Watching a celebrity chef kill a freshly-caught fish by banging its head against the gunnel of a fishing boat is a portrayal of the reality which should not be evaded. But the other side of the coin is that consumers be told the money and research put into electrical stunning systems and how they work. If consumers 'see' the detail and the science, then welfare can be separated out from pictures of seal cubs being clubbed for their fur during culling.

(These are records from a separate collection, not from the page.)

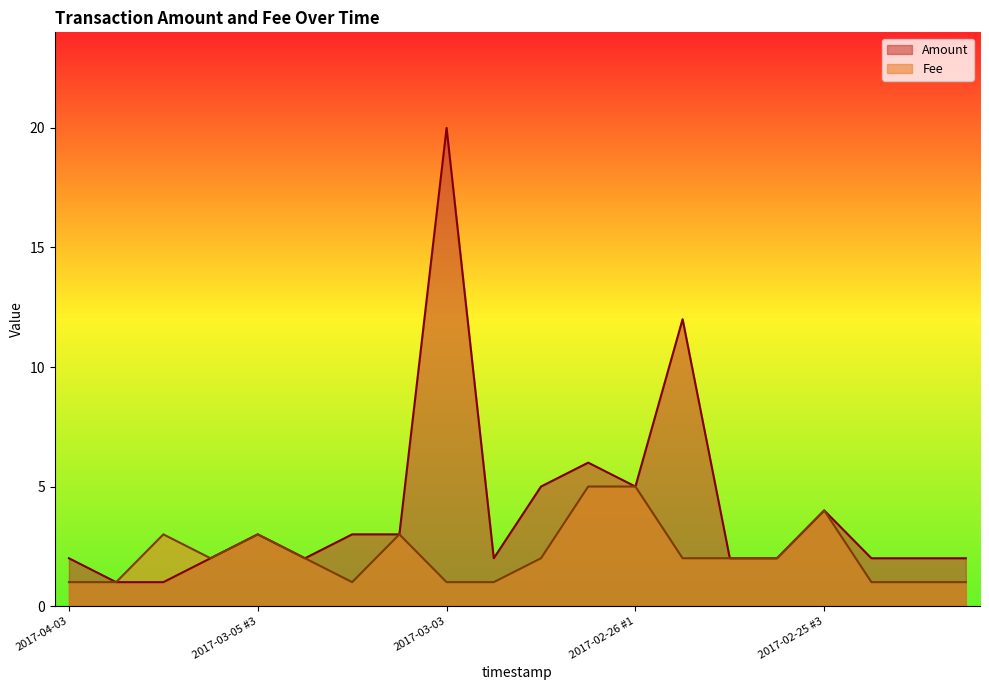

How many lines are shown in the chart?

2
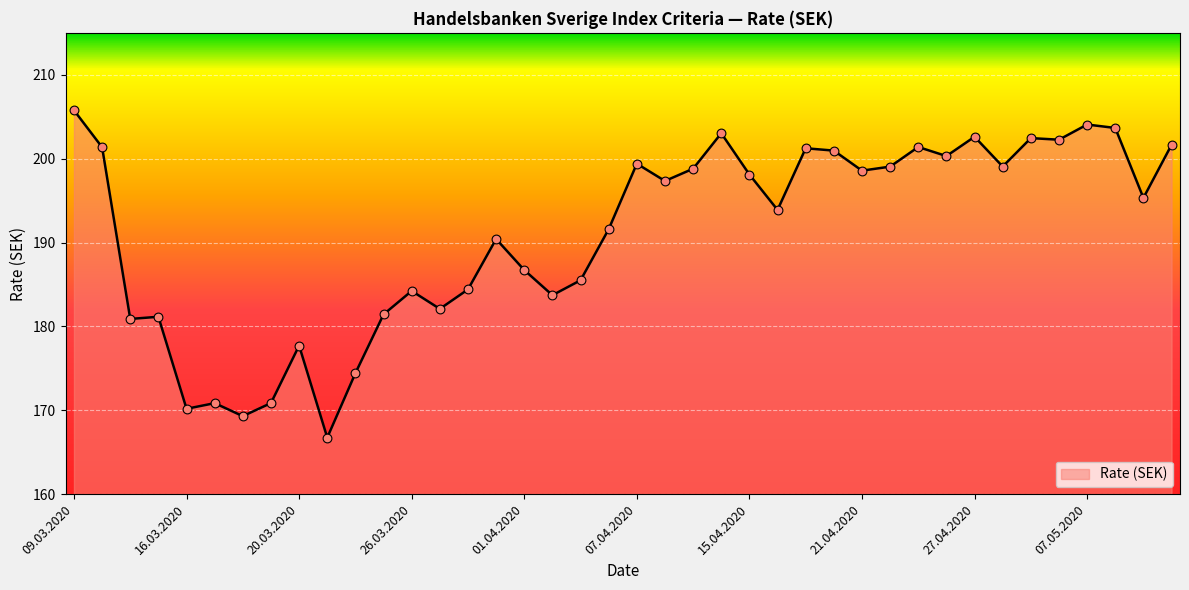

What is the smallest value displayed?

166.7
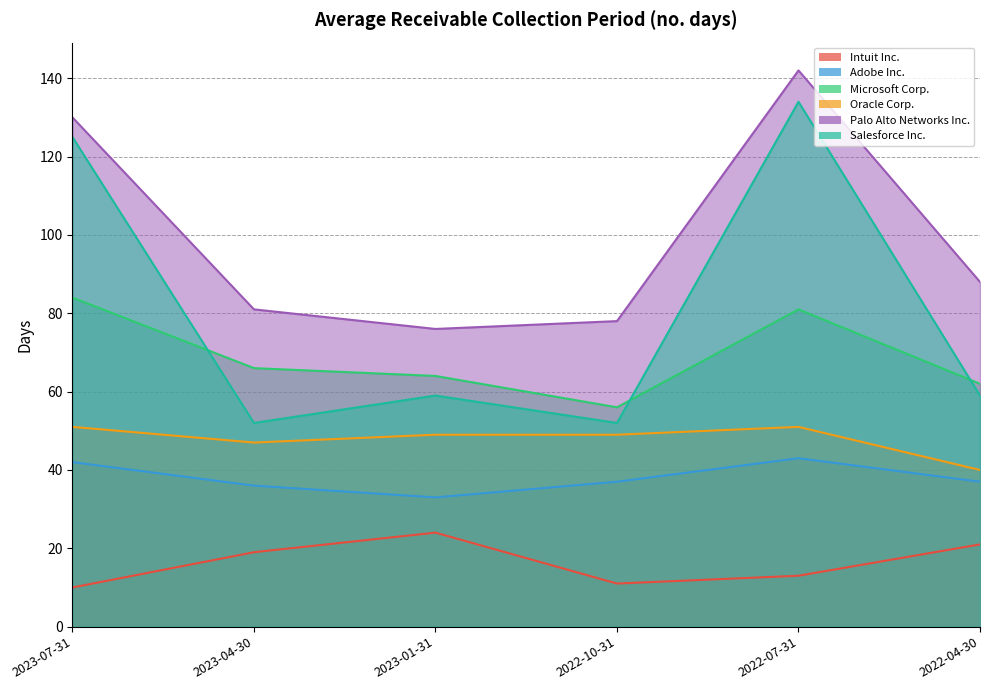

True or false: Salesforce Inc. and Palo Alto Networks Inc. cross at least once.

False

A wide set of veterinary guidelines have long been in place. Farmers need to explain them to those who buy their product. The thrust of EU proposals is in substantial part related to the conditions in which product is bred, grown and killed. The increase in vessels for transporting/growing live sea product is going to be closely watched in this context because space considerations are much tighter than in pens. For the public, the trawl net has been more bound up in the debate about alleged destruction of the seabed (which the evidence does not support) than it is about dying fish. Likewise for the hooked longline: which is also about birds caught snatching (naturally) an easy meal. The industry has come up with solutions for the latter and there will be more answers. However, wasteful shark de-finning is up there in the consumer mind with the sight of flensed whales “in the interest of research”.

BENEFISH

BENEFISH (http://ec.europa.eu/research/fp6/ssp/benefish_en.htm) is part of DG Fisheries plan for this area, to look at “operational welfare indicators, define relationships between selected welfare control measures and their consequences for production, quality and consumer perception”. It will back this with case studies for “cost-benefit analyses of potential welfare control measures” and tools to assess “biological and monetary consequences”. BENEFISH is focused on fish farming but the industry as a whole will do well to apply its results wherever relevant because BENEFISH says it is about meeting “consumers' increasing expectations for animal welfare throughout the supply chain”. And it is open to receive data from the industry as well as share the results of research based on “A rigorous scientific approach” for decision-making…. [to] “optimise animal welfare”. It is already underway and we should watch and comment on its work as it progresses towards the final report by February 2010.